Sandmaier war von Anfang an am Projekt "Entdeckungswege" beteiligt. Die Idee entstand vor zwei oder drei Jahren im Rahmen des diözesanen Prozesses "Kirche am Ort - Kirche an vielen Orten gestalten". Da viele Auswärtige als Kurgäste oder zu den Attraktionen am Federsee nach Bad Buchau kommen, wollte die Kirchengemeinde ihnen und den Einheimischen die Gebetsorte der Umgebung erschließen.

Am Ende des Salve-Regina-Rundwegs ist Wibke Polm voll des Lobes. Sie entdeckte Details, die normalerweise auch ein Buchauer nicht sieht, und fand alles gut erklärt. Mit der Firmgruppe, die sie leitet, möchte sie auf jeden Fall auch einen der Wege gehen. "Aber da werde ich jetzt wahrscheinlich einen anderen wählen, den ich noch nicht kenne", fügt sie lächelnd hinzu.

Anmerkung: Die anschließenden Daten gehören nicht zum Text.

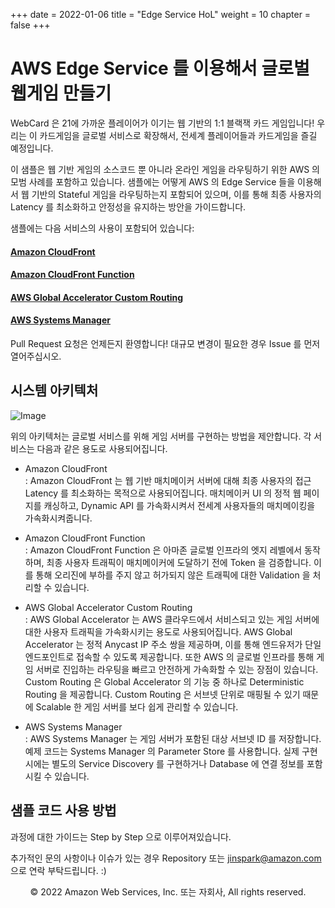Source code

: +++
date = 2022-01-06
title = "Edge Service HoL"
weight = 10
chapter = false
+++

# AWS Edge Service 를 이용해서 글로벌 웹게임 만들기

WebCard 은 21에 가까운 플레이어가 이기는 웹 기반의 1:1 블랙잭 카드 게임입니다!
우리는 이 카드게임을 글로벌 서비스로 확장해서, 전세계 플레이어들과 카드게임을 즐길 예정입니다.

이 샘플은 웹 기반 게임의 소스코드 뿐 아니라 온라인 게임을 라우팅하기 위한 AWS 의 모범 사례를 포함하고 있습니다.
샘플에는 어떻게 AWS 의 Edge Service 들을 이용해서 웹 기반의 Stateful 게임을 라우팅하는지 포함되어 있으며, 
이를 통해 최종 사용자의 Latency 를 최소화하고 안정성을 유지하는 방안을 가이드합니다.

샘플에는 다음 서비스의 사용이 포함되어 있습니다:       

#### [Amazon CloudFront](https://aws.amazon.com/cloudfront)
#### [Amazon CloudFront Function](https://aws.amazon.com/blogs/aws/introducing-cloudfront-functions-run-your-code-at-the-edge-with-low-latency-at-any-scale/)
#### [AWS Global Accelerator Custom Routing](https://aws.amazon.com/blogs/networking-and-content-delivery/introducing-aws-global-accelerator-custom-routing-accelerators/)
#### [AWS Systems Manager](https://aws.amazon.com/systems-manager)

Pull Request 요청은 언제든지 환영합니다! 대규모 변경이 필요한 경우 Issue 를 먼저 열어주십시오.

## 시스템 아키텍처

![Image](https://d1zrwss8zuawdm.cloudfront.net/webcard21-architecture1.png)

위의 아키텍처는 글로벌 서비스를 위해 게임 서버를 구현하는 방법을 제안합니다. 각 서비스는 다음과 같은 용도로 사용되어집니다.       

- Amazon CloudFront    
 : Amazon CloudFront 는 웹 기반 매치메이커 서버에 대해 최종 사용자의 접근 Latency 를 최소화하는 목적으로 사용되어집니다. 매치메이커 UI 의 정적 웹 페이지를 캐싱하고, Dynamic API 를 가속화시켜서 전세계 사용자들의 매치메이킹을 가속화시켜줍니다.

- Amazon CloudFront Function     
 : Amazon CloudFront Function 은 아마존 글로벌 인프라의 엣지 레벨에서 동작하며, 최종 사용자 트래픽이 매치메이커에 도달하기 전에 Token 을 검증합니다. 이를 통해 오리진에 부하를 주지 않고 허가되지 않은 트래픽에 대한 Validation 을 처리할 수 있습니다.

- AWS Global Accelerator Custom Routing      
 : AWS Global Accelerator 는 AWS 클라우드에서 서비스되고 있는 게임 서버에 대한 사용자 트래픽을 가속화시키는 용도로 사용되어집니다. AWS Global Accelerator 는 정적 Anycast IP 주소 쌍을 제공하며, 이를 통해 엔드유저가 단일 엔드포인트로 접속할 수 있도록 제공합니다. 또한 AWS 의 글로벌 인프라를 통해 게임 서버로 진입하는 라우팅을 빠르고 안전하게 가속화할 수 있는 장점이 있습니다. Custom Routing 은 Global Accelerator 의 기능 중 하나로 Deterministic Routing 을 제공합니다. Custom Routing 은 서브넷 단위로 매핑될 수 있기 때문에 Scalable 한 게임 서버를 보다 쉽게 관리할 수 있습니다.

- AWS Systems Manager       
 : AWS Systems Manager 는 게임 서버가 포함된 대상 서브넷 ID 를 저장합니다. 예제 코드는 Systems Manager 의 Parameter Store 를 사용합니다. 실제 구현 시에는 별도의 Service Discovery 를 구현하거나 Database 에 연결 정보를 포함시킬 수 있습니다.


## 샘플 코드 사용 방법

과정에 대한 가이드는 Step by Step 으로 이루어져있습니다.

추가적인 문의 사항이나 이슈가 있는 경우 Repository 또는 jinspark@amazon.com 으로 연락 부탁드립니다. :) 


<p align="center">
© 2022 Amazon Web Services, Inc. 또는 자회사, All rights reserved.
</p>
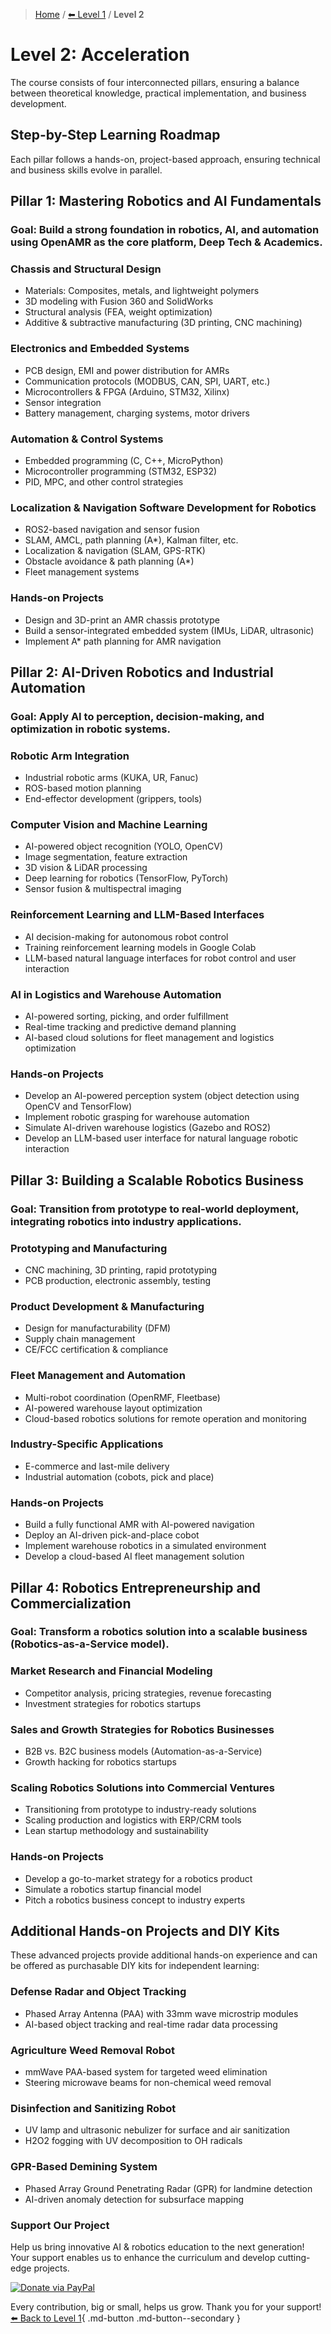 > [Home](index.md) / [⬅ Level 1](level-1.md) / **Level 2**
# Level 2: Acceleration
The course consists of four interconnected pillars, ensuring a balance between theoretical knowledge, practical implementation, and business development.

## Step-by-Step Learning Roadmap
Each pillar follows a hands-on, project-based approach, ensuring technical and business skills evolve in parallel.

## Pillar 1: Mastering Robotics and AI Fundamentals
### Goal: Build a strong foundation in robotics, AI, and automation using OpenAMR as the core platform, Deep Tech & Academics.

### Chassis and Structural Design
- Materials: Composites, metals, and lightweight polymers  
- 3D modeling with Fusion 360 and SolidWorks  
- Structural analysis (FEA, weight optimization)  
- Additive & subtractive manufacturing (3D printing, CNC machining)  

### Electronics and Embedded Systems
- PCB design, EMI and power distribution for AMRs  
- Communication protocols (MODBUS, CAN, SPI, UART, etc.)  
- Microcontrollers & FPGA (Arduino, STM32, Xilinx)  
- Sensor integration  
- Battery management, charging systems, motor drivers  

### Automation & Control Systems
- Embedded programming (C, C++, MicroPython)  
- Microcontroller programming (STM32, ESP32)  
- PID, MPC, and other control strategies  

### Localization & Navigation Software Development for Robotics
- ROS2-based navigation and sensor fusion  
- SLAM, AMCL, path planning (A*), Kalman filter, etc.  
- Localization & navigation (SLAM, GPS-RTK)  
- Obstacle avoidance & path planning (A*)  
- Fleet management systems  

### Hands-on Projects
- Design and 3D-print an AMR chassis prototype  
- Build a sensor-integrated embedded system (IMUs, LiDAR, ultrasonic)  
- Implement A* path planning for AMR navigation  

## Pillar 2: AI-Driven Robotics and Industrial Automation
### Goal: Apply AI to perception, decision-making, and optimization in robotic systems.

### Robotic Arm Integration
- Industrial robotic arms (KUKA, UR, Fanuc)  
- ROS-based motion planning  
- End-effector development (grippers, tools)  

### Computer Vision and Machine Learning
- AI-powered object recognition (YOLO, OpenCV)  
- Image segmentation, feature extraction  
- 3D vision & LiDAR processing  
- Deep learning for robotics (TensorFlow, PyTorch)  
- Sensor fusion & multispectral imaging  

### Reinforcement Learning and LLM-Based Interfaces
- AI decision-making for autonomous robot control  
- Training reinforcement learning models in Google Colab  
- LLM-based natural language interfaces for robot control and user interaction  

### AI in Logistics and Warehouse Automation
- AI-powered sorting, picking, and order fulfillment  
- Real-time tracking and predictive demand planning  
- AI-based cloud solutions for fleet management and logistics optimization  

### Hands-on Projects
- Develop an AI-powered perception system (object detection using OpenCV and TensorFlow)  
- Implement robotic grasping for warehouse automation  
- Simulate AI-driven warehouse logistics (Gazebo and ROS2)  
- Develop an LLM-based user interface for natural language robotic interaction  

## Pillar 3: Building a Scalable Robotics Business
### Goal: Transition from prototype to real-world deployment, integrating robotics into industry applications.

### Prototyping and Manufacturing
- CNC machining, 3D printing, rapid prototyping  
- PCB production, electronic assembly, testing  

### Product Development & Manufacturing
- Design for manufacturability (DFM)  
- Supply chain management  
- CE/FCC certification & compliance  

### Fleet Management and Automation
- Multi-robot coordination (OpenRMF, Fleetbase)  
- AI-powered warehouse layout optimization  
- Cloud-based robotics solutions for remote operation and monitoring  

### Industry-Specific Applications
- E-commerce and last-mile delivery  
- Industrial automation (cobots, pick and place)  

### Hands-on Projects
- Build a fully functional AMR with AI-powered navigation  
- Deploy an AI-driven pick-and-place cobot  
- Implement warehouse robotics in a simulated environment  
- Develop a cloud-based AI fleet management solution  

## Pillar 4: Robotics Entrepreneurship and Commercialization
### Goal: Transform a robotics solution into a scalable business (Robotics-as-a-Service model).

### Market Research and Financial Modeling
- Competitor analysis, pricing strategies, revenue forecasting  
- Investment strategies for robotics startups  

### Sales and Growth Strategies for Robotics Businesses
- B2B vs. B2C business models (Automation-as-a-Service)  
- Growth hacking for robotics startups  

### Scaling Robotics Solutions into Commercial Ventures
- Transitioning from prototype to industry-ready solutions  
- Scaling production and logistics with ERP/CRM tools  
- Lean startup methodology and sustainability  

### Hands-on Projects
- Develop a go-to-market strategy for a robotics product  
- Simulate a robotics startup financial model  
- Pitch a robotics business concept to industry experts  

## Additional Hands-on Projects and DIY Kits
These advanced projects provide additional hands-on experience and can be offered as purchasable DIY kits for independent learning:

### Defense Radar and Object Tracking
- Phased Array Antenna (PAA) with 33mm wave microstrip modules  
- AI-based object tracking and real-time radar data processing  

### Agriculture Weed Removal Robot
- mmWave PAA-based system for targeted weed elimination  
- Steering microwave beams for non-chemical weed removal  

### Disinfection and Sanitizing Robot
- UV lamp and ultrasonic nebulizer for surface and air sanitization  
- H2O2 fogging with UV decomposition to OH radicals  

### GPR-Based Demining System
- Phased Array Ground Penetrating Radar (GPR) for landmine detection  
- AI-driven anomaly detection for subsurface mapping


### Support Our Project
Help us bring innovative AI & robotics education to the next generation! Your support enables us to enhance the curriculum and develop cutting-edge projects.

[![Donate via PayPal](https://img.shields.io/badge/Donate-PayPal-blue.svg)](https://www.paypal.com/paypalme/BotshareAI)

Every contribution, big or small, helps us grow. Thank you for your support!
[⬅️ Back to Level 1](level-1.md){ .md-button .md-button--secondary }

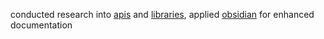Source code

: conducted research into [apis](apis.md) and [libraries](lib.md), applied [obsidian](obsidian.md) for enhanced documentation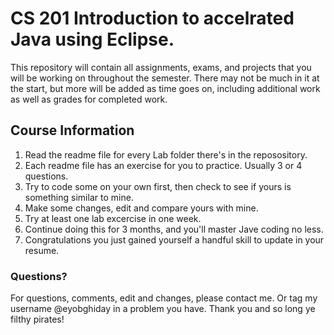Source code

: # CS 201 Introduction to accelrated Java using Eclipse. 

This repository will contain all assignments, exams, and projects that you will be working on throughout the semester. There may not be much in it at the start, but more will be added as time goes on, including additional work as well as grades for completed work.

## Course Information

1. Read the readme file for every Lab folder there's in the reposository. 
2. Each readme file has an exercise for you to practice. Usually 3 or 4 questions. 
3. Try to code some on your own first, then check to see if yours is something similar to mine. 
4. Make some changes, edit and compare yours with mine.
5. Try at least one lab excercise in one week. 
6. Continue doing this for 3 months, and you'll master Jave coding no less. 
7. Congratulations you just gained yourself a handful skill to update in your resume.  

### Questions?

For questions, comments, edit and changes, please contact me. Or tag my username @eyobghiday in a problem you have.
Thank you and so long ye filthy pirates!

Entdeckungswege in Bad Buchau

Alle drei Wege starten und enden an der Wuhrkapelle. Erste Station der 3,9 Kilometer langen Salve-Regina-Route ist die Kirche in Kappel. Der Turm des romanischen Ursprungbaus und der Chorraum mit seinen alten Malereien sind noch erhalten. Nach einem Bildstock und Kreuzwegstationen führt der Weg dann nach der Plankentalkapelle an einem Aussichtsturm vorbei zum Ausgangspunkt zurück.
Der "Pilgerweg" mit 2,4 Kilometer Länge hat als einziges Ziel die Ruhe-Christi-Kapelle. Die Route "Glaubensspuren" (2,7 Kilometer) führt durch die Stadt und bindet auch andere Religionen und Konfessionen ein. Bad Buchau hatte früher eine sehr lebendige jüdische Gemeinde. Der Weg führt über den Synagogenplatz und das evangelische Gotteshaus zur Krypta der Kirche des ehemaligen Damenstifts, das vor 1250 Jahren gegründet wurde.
Pfarrer Martin Dörflinger und die anderen Initiatoren eröffneten die Entdeckungswege am 25. Juli mit einem Open-Air-Gottesdienst im Obstgarten bei der Plankentalkapelle.

Sämtliche Kirchen und Kapellen (außer Krypta Stiftskirche nur Samstag und Sonntag) sind bis Oktober täglich von 9 bis 18 Uhr geöffnet.